According to the embodiment, when the first vehicle is traveling on the first road toward the intersection and the second vehicle is traveling on the second road toward the intersection, the traveling tendency of the first vehicle is acquired from the first storage unit, and the riskiness of the intersection is acquired from the second storage unit. Based on the traveling tendency of the first vehicle and the riskiness of the intersection, whether or not there is caution information at the time of passing through the intersection is judged, and, when it is judged that there is caution information at the time of passing through the intersection, the second vehicle is notified of the caution information at the time of passing through the intersection. Therefore, accurate caution information at the time of passing through the intersection can be conveyed at an arbitrary intersection.
The information processor may further include: a third acquirer configured to acquire vehicle information at the time of entering an intersection of each of a plurality of vehicles; a first deriver configured to derive the traveling tendency at an intersection of each vehicle based on the vehicle information of each of a plurality of vehicles acquired by the third acquirer and to store the traveling tendency thus derived in the first storage unit; and a second deriver configured to derive the riskiness of each intersection based on the vehicle information of each of a plurality of vehicles acquired by the third acquirer and to store the riskiness thus derived in the second storage unit.
The judgment unit may judge the riskiness at the time of entering the intersection, as the caution information at the time of passing through the intersection.
When the traveling tendency of the first vehicle indicates a tendency to contravene the traffic regulations, the judgment unit may judge the riskiness at the time of entering the intersection to be higher, and, when the riskiness of the intersection is higher, the judgment unit may also judge the riskiness at the time of entering the intersection to be higher.
The first road may be a road with a stop instruction, and the second road may be a priority road.
Another embodiment relates to a vehicle system.

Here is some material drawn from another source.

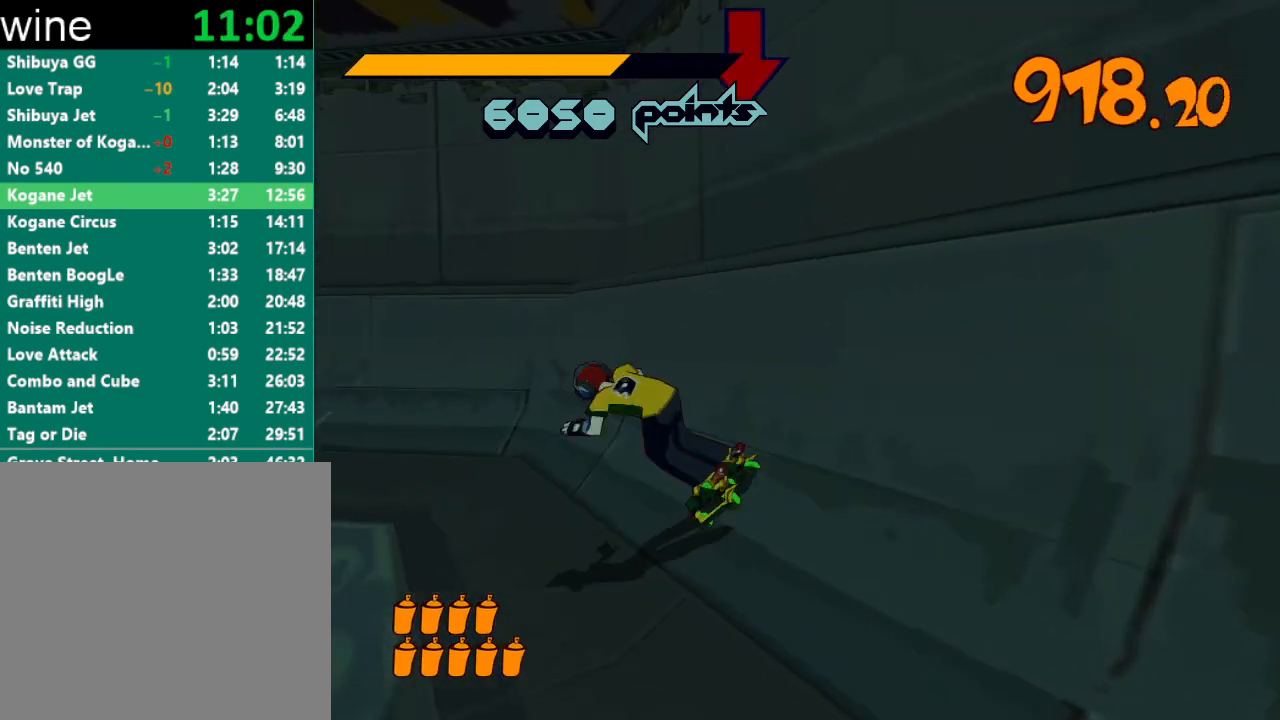
{"buttons": ["A", "L2", "R2"], "left_stick": "up", "right_stick": "center", "events": [[133, "left_stick", "right"], [333, "L2", "down"], [333, "left_stick", "up-right"], [433, "L2", "up"], [467, "left_stick", "up"], [500, "L2", "down"]]}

The vehicle system includes: a first storage unit storing a traveling tendency at an intersection of each of a plurality of vehicles; a second storage unit storing riskiness of each of a plurality of intersections; a first acquirer configured to acquire, when a first vehicle is traveling on a first road toward an intersection and a second vehicle is traveling on a second road, which intersects the first road, toward the intersection, the traveling tendency of the first vehicle from the first storage unit; a second acquirer configured to acquire, when the first vehicle is traveling on the first road toward the intersection and the second vehicle is traveling on the second road toward the intersection, the riskiness of the intersection from the second storage unit; a judgment unit configured to judge whether or not there is caution information at the time of passing through the intersection, based on the traveling tendency of the first vehicle acquired by the first acquirer and the riskiness of the intersection acquired by the second acquirer; and a notification unit configured to notify, when the judgment unit has judged that there is caution information at the time of passing through the intersection, the second vehicle of the caution information at the time of passing through the intersection, before the second vehicle enters the intersection.
Embodiments will now be described, by way of example only, with reference to the accompanying drawings that are meant to be exemplary, not limiting, and wherein like elements are numbered alike in several figures, in which:
Various embodiments now will be described. The embodiments are illustrative and are not intended to be limiting.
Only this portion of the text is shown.